▼

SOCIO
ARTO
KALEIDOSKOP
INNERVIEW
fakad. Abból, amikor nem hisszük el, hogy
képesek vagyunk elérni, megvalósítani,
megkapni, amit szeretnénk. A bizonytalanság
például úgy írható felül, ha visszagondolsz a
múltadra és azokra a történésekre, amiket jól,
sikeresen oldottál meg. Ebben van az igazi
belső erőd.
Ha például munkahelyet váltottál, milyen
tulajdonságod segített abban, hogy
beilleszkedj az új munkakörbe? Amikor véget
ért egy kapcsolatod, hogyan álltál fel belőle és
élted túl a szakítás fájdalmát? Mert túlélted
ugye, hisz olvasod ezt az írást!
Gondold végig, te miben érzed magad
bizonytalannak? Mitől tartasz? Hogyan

▲

* [WHAT THE TASK REQUIRES] Swap "tulajdonságod" for "képességed" throughout the records and write them out again with nothing else altered.

* [RESPONSE AREA]
SOCIO
ARTO
KALEIDOSKOP
INNERVIEW
fakad. Abból, amikor nem hisszük el, hogy
képesek vagyunk elérni, megvalósítani,
megkapni, amit szeretnénk. A bizonytalanság
például úgy írható felül, ha visszagondolsz a
múltadra és azokra a történésekre, amiket jól,
sikeresen oldottál meg. Ebben van az igazi
belső erőd.
Ha például munkahelyet váltottál, milyen
képességed segített abban, hogy
beilleszkedj az új munkakörbe? Amikor véget
ért egy kapcsolatod, hogyan álltál fel belőle és
élted túl a szakítás fájdalmát? Mert túlélted
ugye, hisz olvasod ezt az írást!
Gondold végig, te miben érzed magad
bizonytalannak? Mitől tartasz? Hogyan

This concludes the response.